Do you think those colleagues didn't contribute anything as far as their job title?
Yeah IMO those colleagues didn't pull their weight to justify their titles (Sr. Director whatever). While Salesforce's titles are very inflated (Director at Salesforce maps to L6 in other companies), these were still senior talented folks drawing good salaries. I never saw if actually delivered something.
Salesforce ecosystem (Salesforce partners, consultants, customers etc) is great. but I am not very convinced by Salesforce's impact outside of its business activities. Their 1-1-1 pledge or stakeholder capitalism model isn't genuine. These are PR stunts where Salesforce could post some rainbow flag pictures or Matthew Mc's videos about global warming on social media. During my tenure at Salesforce it was possible to work for single digit hours per week and still be a top performer. The rest of the 'work' time was occupied by team socials, VTO activities and other shenanigans.
Having said that the number one thing Salesforce should culturally do is put more focus on what it's customers need. It is a sales and marketing organization, which it is very very very good at. But you can't just keep up by upselling stuff to customers. If you don't keep your customers happy, all this WLB doesn't really help.

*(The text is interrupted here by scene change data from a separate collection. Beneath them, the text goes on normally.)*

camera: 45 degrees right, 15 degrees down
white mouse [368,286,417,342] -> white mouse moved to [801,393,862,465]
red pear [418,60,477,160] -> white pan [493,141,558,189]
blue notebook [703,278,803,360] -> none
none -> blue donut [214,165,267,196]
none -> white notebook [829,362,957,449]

Wasn't this promoted from the very top? Marc Benioff's fetishization of Hawaiian culture and the whole Ohana thing. They only slowed down with it a few years ago. But they were always awkwardly promoting a prosocial conscious image.
Yes it was absolutely promoted from the top. There was a meditation room in Salesforce tower as well as regional headquarters. We had meditation experts and monks (remember Gavin Belson's spiritual friend from Silicon Valley?) join all hands meetings. During pandemic there were biweekly wellness hours on EVERYONE's calendar where people could optionally do guided meditation for a couple of hours. Just last year I saw they announced some wellness ranch. Probably a five star holiday resort for employees I guess. (I wasn't employee then so just guessing). Employees were required to put in VTO hours every year. VTO goals were part of many team's V2MOM (just google this acronym for details). I am not sure if Salesforce bean counters considered ROI due to this PR branding when it was strictly enforced, nevertheless it wasn't contributing to improvement in quality of products, innovation, customer's experience and revenues.
I've never seen the market react negatively to layoffs themselves. As far as I can tell most traders and fund managers believe all employees are interchangeable widgets.
For example I believe they were working on some sort of solution for managing NFTs.